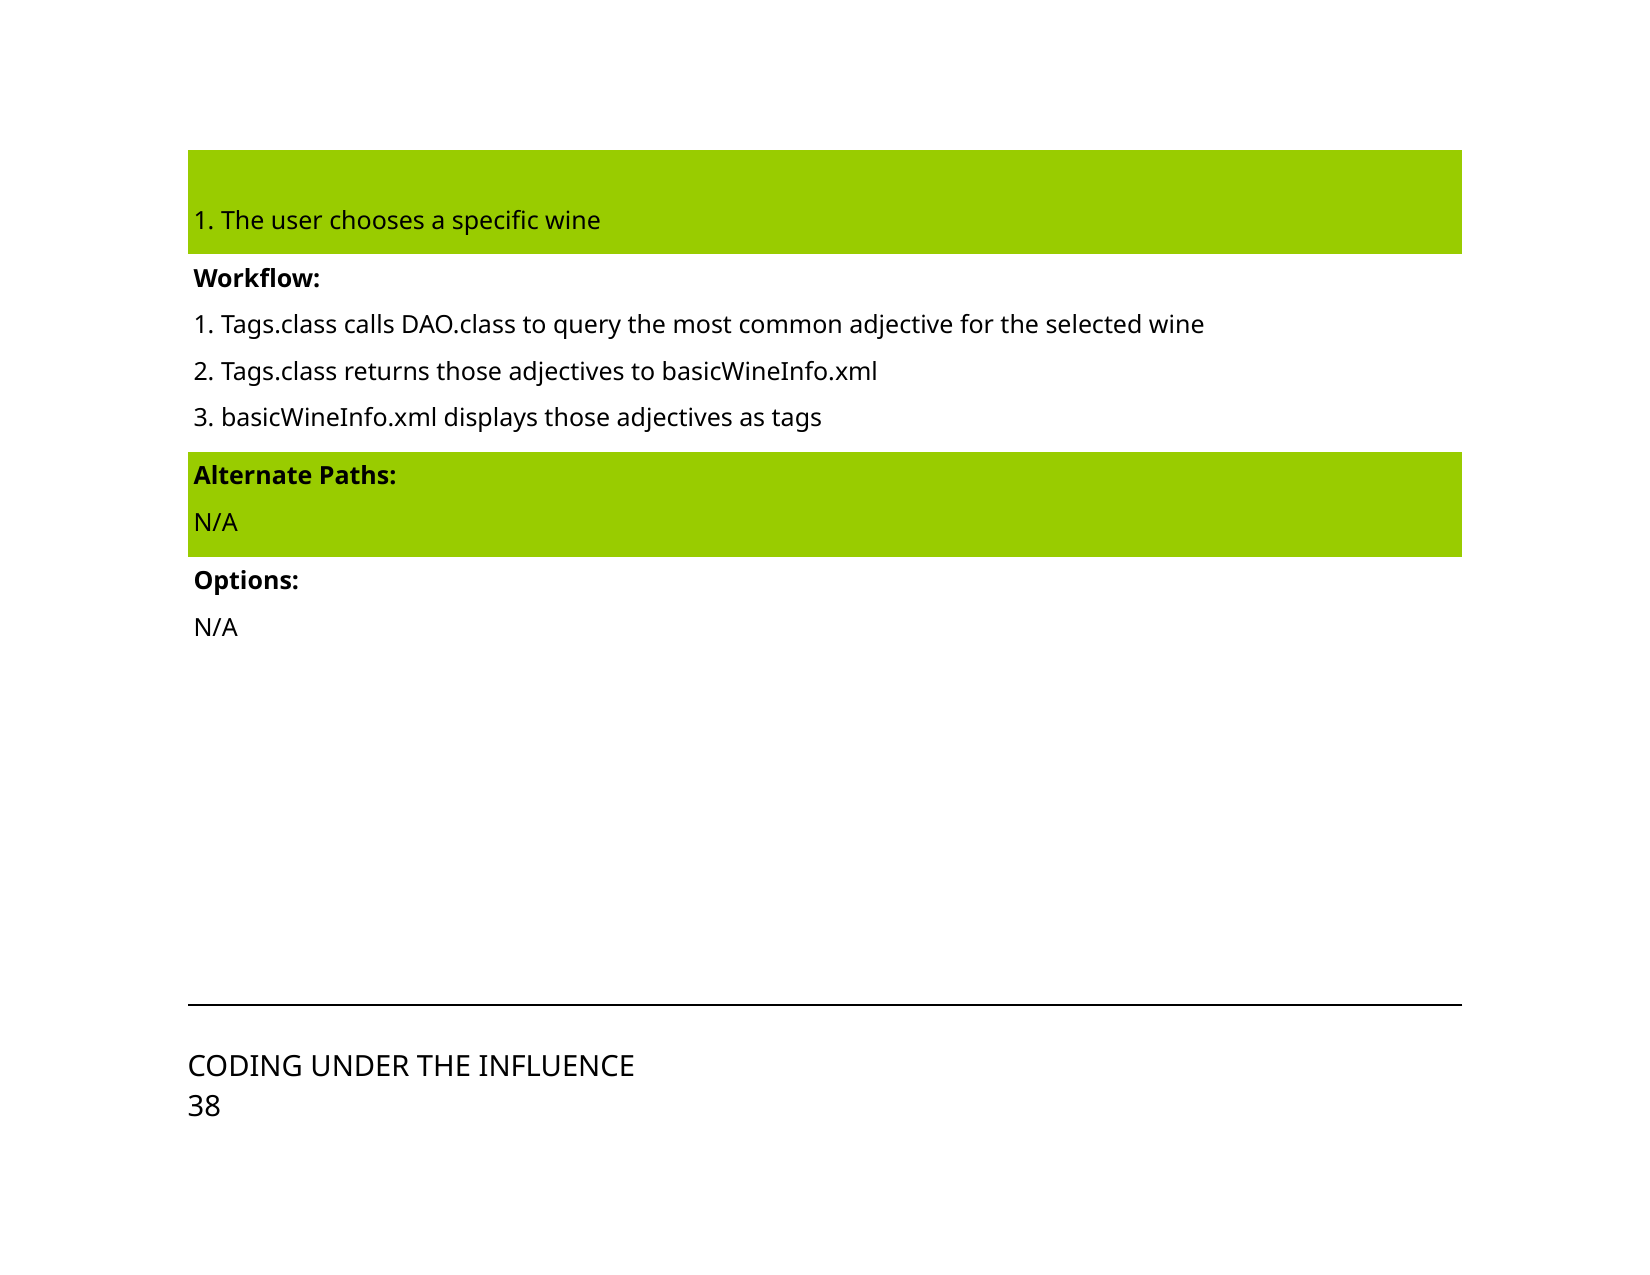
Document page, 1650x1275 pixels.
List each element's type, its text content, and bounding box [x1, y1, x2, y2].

table_cell 1. The user chooses a specific wine [188, 150, 1462, 254]
table_cell Alternate Paths: N/A [188, 452, 1462, 557]
table_cell Workflow: 1. Tags.class calls DAO.class to query the most common adjective for the selected wine 2. Tags.class returns those adjectives to basicWineInfo.xml 3. basicWineInfo.xml displays those adjectives as tags [188, 255, 1462, 452]
table_cell Options: N/A [188, 557, 1462, 649]
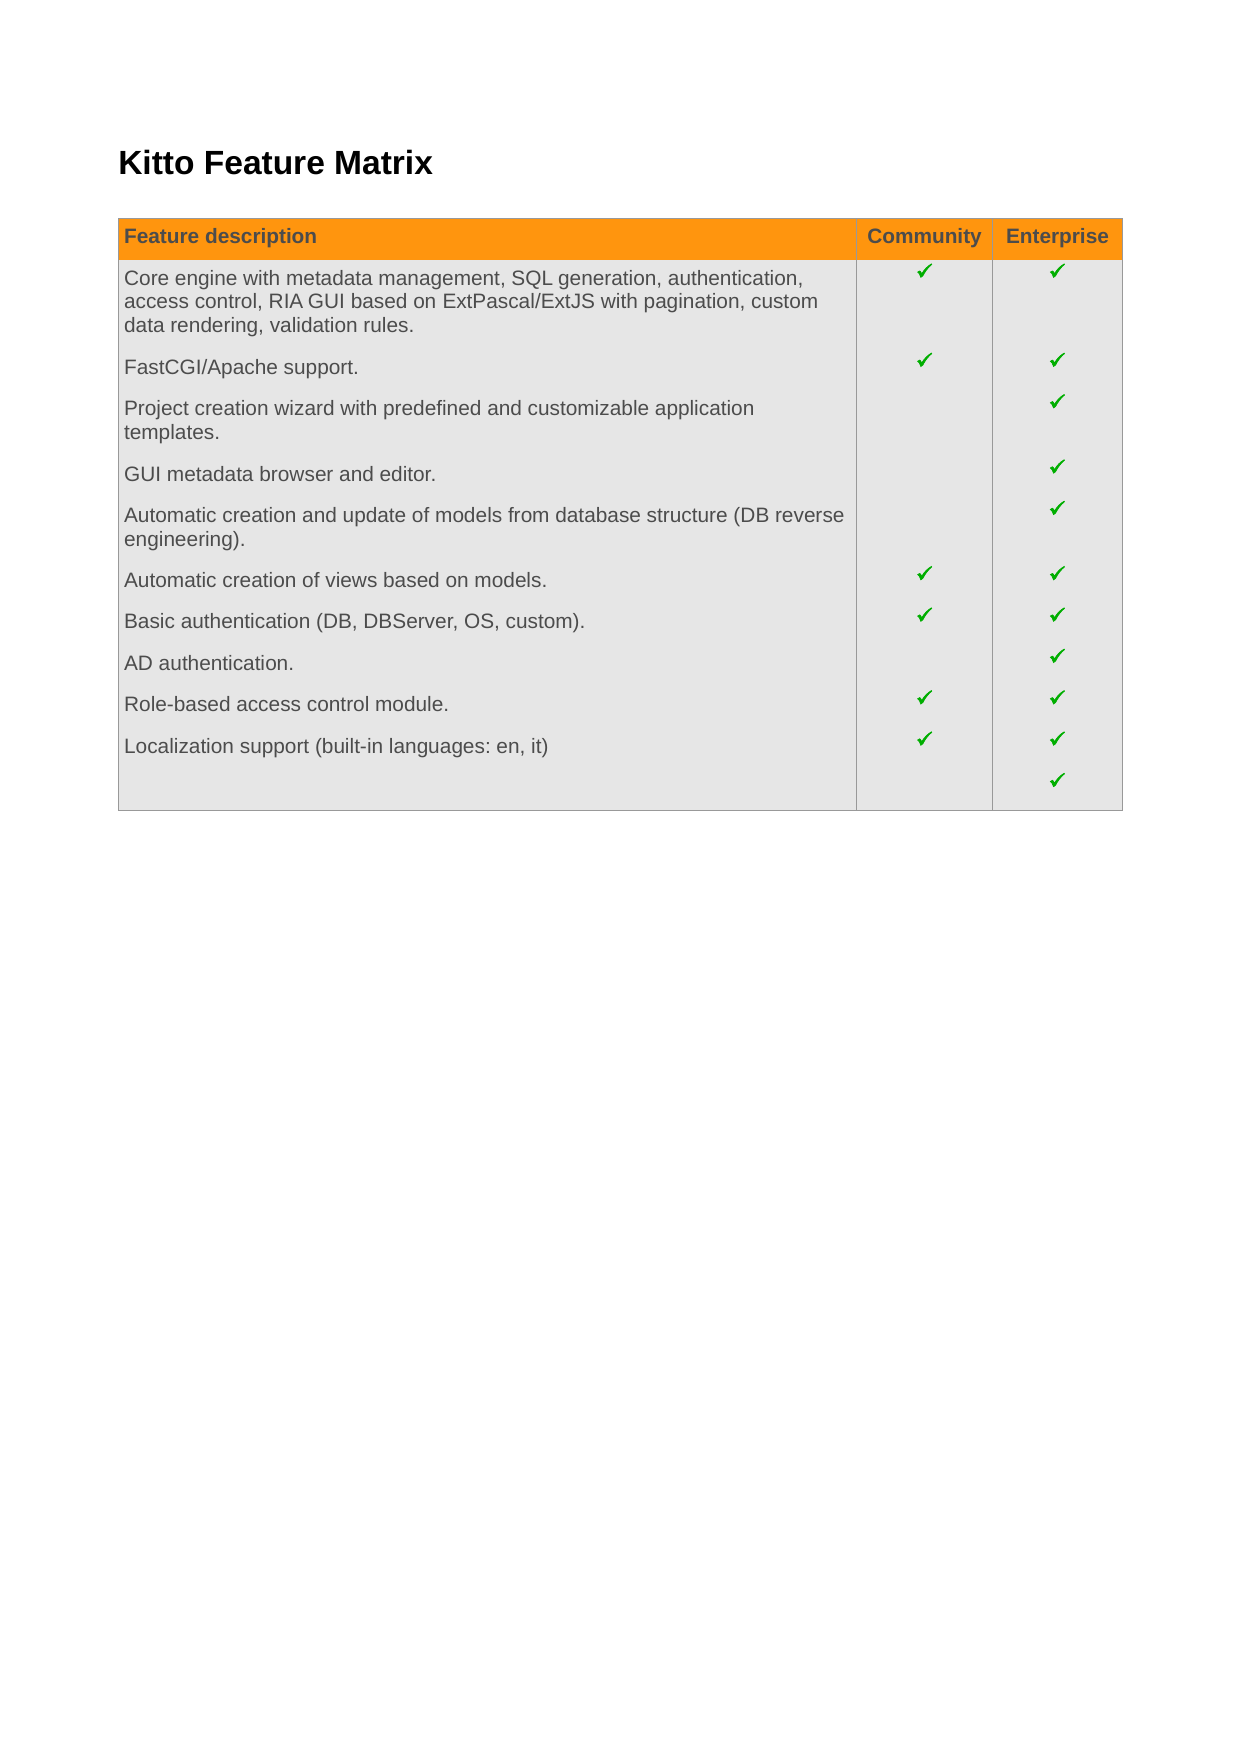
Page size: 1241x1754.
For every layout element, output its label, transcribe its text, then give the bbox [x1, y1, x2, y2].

table_cell  [993, 260, 1122, 349]
table_cell  [993, 769, 1122, 810]
table_header Community [857, 219, 992, 260]
table_cell [857, 769, 992, 810]
table_cell FastCGI/Apache support. [119, 349, 856, 390]
table_cell [857, 645, 992, 686]
table_cell  [857, 728, 992, 769]
table_cell [857, 456, 992, 497]
table_cell AD authentication. [119, 645, 856, 686]
table_header Feature description [119, 219, 856, 260]
table_cell  [993, 562, 1122, 604]
table_cell  [993, 645, 1122, 686]
table_cell Automatic creation and update of models from database structure (DB reverse engineering). [119, 497, 856, 562]
table_cell  [857, 260, 992, 349]
table_cell  [993, 390, 1122, 456]
table_cell GUI metadata browser and editor. [119, 456, 856, 497]
subtitle Kitto Feature Matrix [118, 143, 1122, 182]
table_cell  [857, 604, 992, 645]
table_cell Project creation wizard with predefined and customizable application templates. [119, 390, 856, 456]
table_cell Basic authentication (DB, DBServer, OS, custom). [119, 604, 856, 645]
table_cell Automatic creation of views based on models. [119, 562, 856, 604]
table_cell  [857, 686, 992, 728]
table_cell  [993, 456, 1122, 497]
table_cell  [993, 497, 1122, 562]
table_cell [857, 390, 992, 456]
table_cell  [857, 562, 992, 604]
table_cell  [993, 604, 1122, 645]
table_header Enterprise [993, 219, 1122, 260]
table_cell [119, 769, 856, 810]
table_cell Core engine with metadata management, SQL generation, authentication, access control, RIA GUI based on ExtPascal/ExtJS with pagination, custom data rendering, validation rules. [119, 260, 856, 349]
table_cell  [993, 728, 1122, 769]
table_cell Role-based access control module. [119, 686, 856, 728]
table_cell [857, 497, 992, 562]
table_cell  [993, 686, 1122, 728]
table_cell  [993, 349, 1122, 390]
table_cell Localization support (built-in languages: en, it) [119, 728, 856, 769]
table_cell  [857, 349, 992, 390]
- - - - -
**Aim**
Output every row above line for line without any changes, and leave the pictures out of your answer.

**Result**
Document page, 1650x1275 pixels.
List each element's type, its text content, and bounding box [x1, y1, x2, y2].

table_cell 1. The user chooses a specific wine [188, 150, 1462, 254]
table_cell Alternate Paths: N/A [188, 452, 1462, 557]
table_cell Workflow: 1. Tags.class calls DAO.class to query the most common adjective for the selected wine 2. Tags.class returns those adjectives to basicWineInfo.xml 3. basicWineInfo.xml displays those adjectives as tags [188, 255, 1462, 452]
table_cell Options: N/A [188, 557, 1462, 649]
Page size: 1241x1754.
For every layout element, output its label, transcribe its text, then give the bbox [x1, y1, x2, y2].

table_cell  [993, 260, 1122, 349]
table_cell  [993, 769, 1122, 810]
table_header Community [857, 219, 992, 260]
table_cell [857, 769, 992, 810]
table_cell FastCGI/Apache support. [119, 349, 856, 390]
table_cell [857, 645, 992, 686]
table_cell  [857, 728, 992, 769]
table_cell [857, 456, 992, 497]
table_cell AD authentication. [119, 645, 856, 686]
table_header Feature description [119, 219, 856, 260]
table_cell  [993, 562, 1122, 604]
table_cell  [993, 645, 1122, 686]
table_cell Automatic creation and update of models from database structure (DB reverse engineering). [119, 497, 856, 562]
table_cell  [857, 260, 992, 349]
table_cell  [993, 390, 1122, 456]
table_cell GUI metadata browser and editor. [119, 456, 856, 497]
subtitle Kitto Feature Matrix [118, 143, 1122, 182]
table_cell  [857, 604, 992, 645]
table_cell Project creation wizard with predefined and customizable application templates. [119, 390, 856, 456]
table_cell Basic authentication (DB, DBServer, OS, custom). [119, 604, 856, 645]
table_cell Automatic creation of views based on models. [119, 562, 856, 604]
table_cell  [857, 686, 992, 728]
table_cell  [993, 456, 1122, 497]
table_cell  [993, 497, 1122, 562]
table_cell [857, 390, 992, 456]
table_cell  [857, 562, 992, 604]
table_cell  [993, 604, 1122, 645]
table_header Enterprise [993, 219, 1122, 260]
table_cell [119, 769, 856, 810]
table_cell Core engine with metadata management, SQL generation, authentication, access control, RIA GUI based on ExtPascal/ExtJS with pagination, custom data rendering, validation rules. [119, 260, 856, 349]
table_cell  [993, 728, 1122, 769]
table_cell Role-based access control module. [119, 686, 856, 728]
table_cell [857, 497, 992, 562]
table_cell  [993, 686, 1122, 728]
table_cell  [993, 349, 1122, 390]
table_cell Localization support (built-in languages: en, it) [119, 728, 856, 769]
table_cell  [857, 349, 992, 390]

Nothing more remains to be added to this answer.